Table B.1: Mean hours worked in foreign- and domestically-owned firms
   All matched job spells Full-time job spells only
Mean Std Error N(spells)   Mean Std Error N(spells)
always    38.145 0.080 6,200   42.175 0.138 1,200
sometimes   36.431 0.074 9,200   42.834 0.134 1,600
never    35.283 0.032 61,300   42.731 0.059 9,700
unknown    32.408 0.178 2,900   44.940 0.438 370
Total    35.490 0.027 79,700   42.855 0.051 12,800

Source: Household Labour Force Survey data on usual hours worked linked to job spells. Columns 1-3 include all job spells for which linked hours information is available. Columns 4-6 restricted to full-time job spells. Hours observations weighted to give equal weight to each job spell.

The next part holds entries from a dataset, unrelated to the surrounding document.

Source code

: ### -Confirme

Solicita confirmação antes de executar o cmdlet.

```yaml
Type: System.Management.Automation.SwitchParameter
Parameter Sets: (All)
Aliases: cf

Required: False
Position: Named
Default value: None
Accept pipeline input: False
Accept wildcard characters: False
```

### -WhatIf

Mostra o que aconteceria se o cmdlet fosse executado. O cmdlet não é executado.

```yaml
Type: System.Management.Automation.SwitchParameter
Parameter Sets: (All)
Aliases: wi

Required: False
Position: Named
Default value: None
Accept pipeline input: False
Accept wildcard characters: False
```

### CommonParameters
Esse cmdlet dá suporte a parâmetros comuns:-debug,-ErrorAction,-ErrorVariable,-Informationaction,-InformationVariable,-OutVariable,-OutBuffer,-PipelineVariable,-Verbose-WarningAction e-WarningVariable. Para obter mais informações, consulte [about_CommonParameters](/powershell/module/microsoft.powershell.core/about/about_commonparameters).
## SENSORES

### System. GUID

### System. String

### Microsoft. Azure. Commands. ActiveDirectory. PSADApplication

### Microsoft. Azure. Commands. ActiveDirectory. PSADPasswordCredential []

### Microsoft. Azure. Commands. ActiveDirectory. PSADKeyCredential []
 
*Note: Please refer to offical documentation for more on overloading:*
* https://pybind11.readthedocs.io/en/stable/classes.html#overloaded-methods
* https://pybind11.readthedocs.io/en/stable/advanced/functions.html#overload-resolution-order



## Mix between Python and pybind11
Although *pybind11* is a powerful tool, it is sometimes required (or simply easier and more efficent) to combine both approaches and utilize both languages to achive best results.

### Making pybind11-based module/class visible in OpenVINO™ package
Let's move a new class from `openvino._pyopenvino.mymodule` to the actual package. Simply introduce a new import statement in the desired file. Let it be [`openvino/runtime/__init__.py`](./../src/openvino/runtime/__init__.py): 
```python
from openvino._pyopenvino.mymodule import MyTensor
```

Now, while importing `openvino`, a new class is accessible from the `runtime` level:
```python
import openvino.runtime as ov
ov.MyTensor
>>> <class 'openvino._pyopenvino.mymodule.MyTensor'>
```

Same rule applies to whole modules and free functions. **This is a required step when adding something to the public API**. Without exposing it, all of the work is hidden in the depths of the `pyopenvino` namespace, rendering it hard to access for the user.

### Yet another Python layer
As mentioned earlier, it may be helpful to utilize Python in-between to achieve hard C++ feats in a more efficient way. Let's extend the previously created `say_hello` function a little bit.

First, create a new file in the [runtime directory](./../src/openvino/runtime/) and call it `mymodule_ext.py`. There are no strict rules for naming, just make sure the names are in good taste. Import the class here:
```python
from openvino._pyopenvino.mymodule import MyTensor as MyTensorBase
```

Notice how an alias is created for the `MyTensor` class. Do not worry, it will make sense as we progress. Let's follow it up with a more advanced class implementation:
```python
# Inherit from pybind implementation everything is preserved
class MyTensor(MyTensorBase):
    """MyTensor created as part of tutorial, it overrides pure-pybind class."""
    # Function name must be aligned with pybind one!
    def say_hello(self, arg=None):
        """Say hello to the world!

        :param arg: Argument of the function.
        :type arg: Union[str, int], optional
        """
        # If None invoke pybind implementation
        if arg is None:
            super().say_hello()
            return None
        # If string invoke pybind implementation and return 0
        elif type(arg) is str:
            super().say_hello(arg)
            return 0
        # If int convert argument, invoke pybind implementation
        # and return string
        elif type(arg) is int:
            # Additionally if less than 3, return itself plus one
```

Table B.2: Hours premium by firm type
  (1) (2) (3) (4) (5)
always 0.124*** 0.130*** 0.028** 0.002 -0.010
  [0.005] [0.011] [0.010] [0.010] [0.006]
sometimes 0.063*** 0.052*** 0.023** 0.011 0.006
  [0.005] [0.010] [0.009] [0.008] [0.005]
unknown -0.160*** -0.149*** -0.109*** -0.069*** -0.011
  [0.010] [0.019] [0.017] [0.016] [0.016]
Adjusted R2 0.007 0.006 0.272 0.354 0.137
N(obs) 264,900 62,200 62,200 62,200 34,100
N(spells) 79,300 25,200 25,200 25,200 12,800

Significant at: *** 1%; ** 5%; * 10%. Robust standard errors in brackets. Source: Household Labour Force Survey data linked to job spells. Regressions are weighted to give equal weight to each job spell. Column 1 reports raw differences for all available observations. Column 2 reports raw differences, restricting to the population for which standard control variables are available. Columns 3-5 includes controls for worker, firm and job characteristics: gender, WFE, age and tenure, industry and LMR dummies. Column 4 adds a binary control for whether the worker is classed as full-time at both the start and end of their job spell (based on Maré & Hyslop, 2006), while column 5 includes worker, firm and job controls and also restricts attention solely to full-time job spells.

Notes

  • [43] Defined as job spells that are classified as full time at both the start and end of the spell, following Maré & Hyslop (2006).